Thanks very much for your thoughts. First, if you want to try the GUI
package it's all up now on the wiki (
http://wiki.services.openoffice.org/wiki/R_and_Calc).

You raise a lot of good points for missing values. Right now, I only deal
with empty cells -- before a value is retrieved from a Calc cell, the
software checks to see if there is anything written in the cell. If not,
"NA" is inserted, so we avoid the problem of zeros.

That being said, I didn't account for other symbols. I'm trying to see if it
would be possible to create an external file where some of these settings
are stored, so a user can select which values are represented as missing
values... Although would it be safe to say that if a cell has a non-numeric
value, that we're dealing with a missing value?

That is NOT really safe. A *factor* may consist of letters.
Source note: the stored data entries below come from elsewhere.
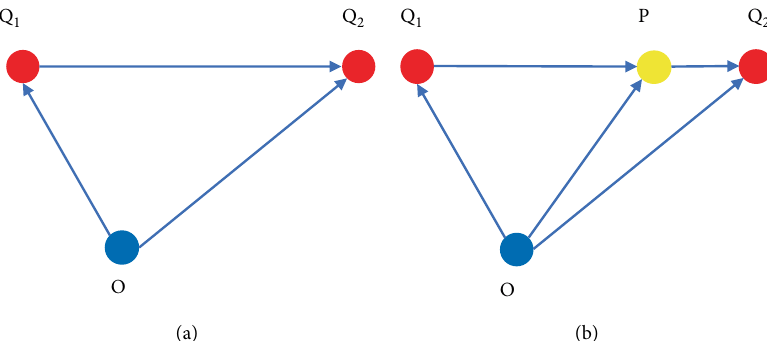
Figure 15: Schematic diagram for the derivation process of Formula (B.6). (a) Original condition. (b) Add the point 𝑃 on the line 𝑄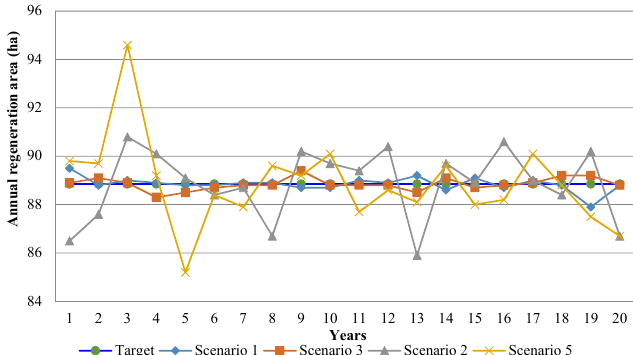
Figure 2. A comparison of the regeneration area achieved using the regeneration model.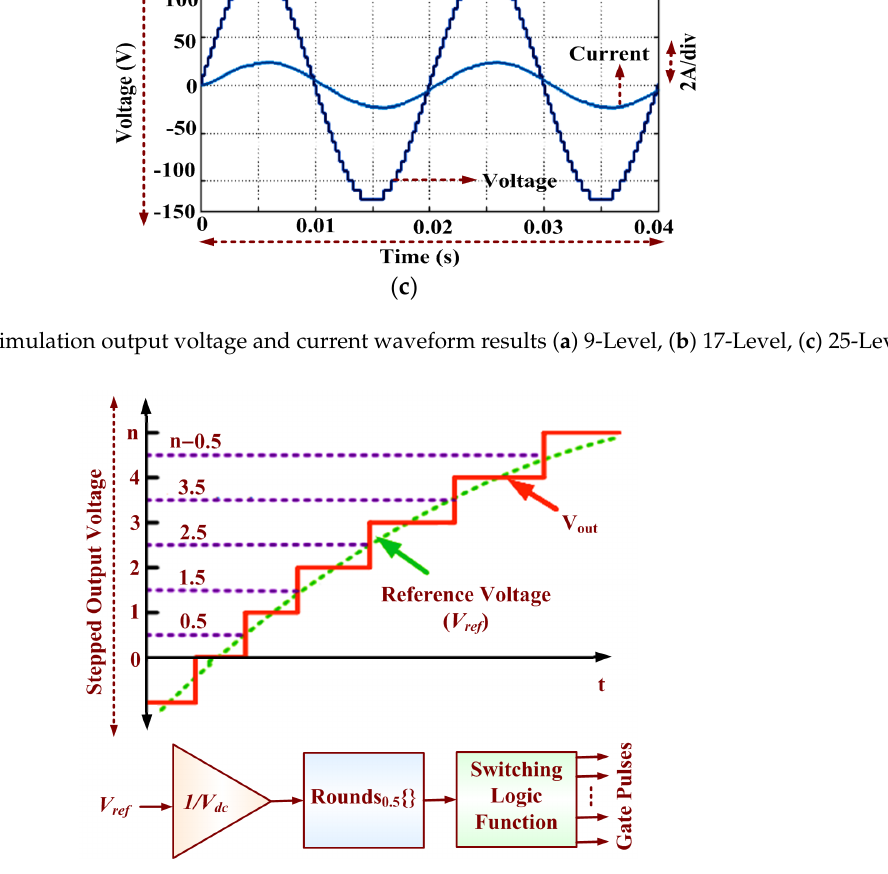
Figure 11. Experimental setup of proposed converter.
Lets say we have some patient data and decide to store the gender as 'm' for male and 'f' for female (because it causes less confusion than assigning some arbitrary numeric values). We would want to import this data as a factor, so the letters are absolutely valid. gender <- as.factor(our.gender.data), where our.gender.data is stored in the spreadsheet as 'm' and 'f' strings.

A different example:
y<-c("a","b","c","d","a","d","c","c","a","c","d","b")
yf<-as.factor(y)
> yf
[1] a b c d a d c c a c d b
Levels: a b c d

We may have 4 categories for something, and choose to represent the 4 categories using a meaningful letter, not an arbitrary number (and also avoid computing various statistics when using numbers).
> is.numeric(yf)
[1] FALSE

So, it is NOT safe to assume that non-numeric entries are 'missing values'.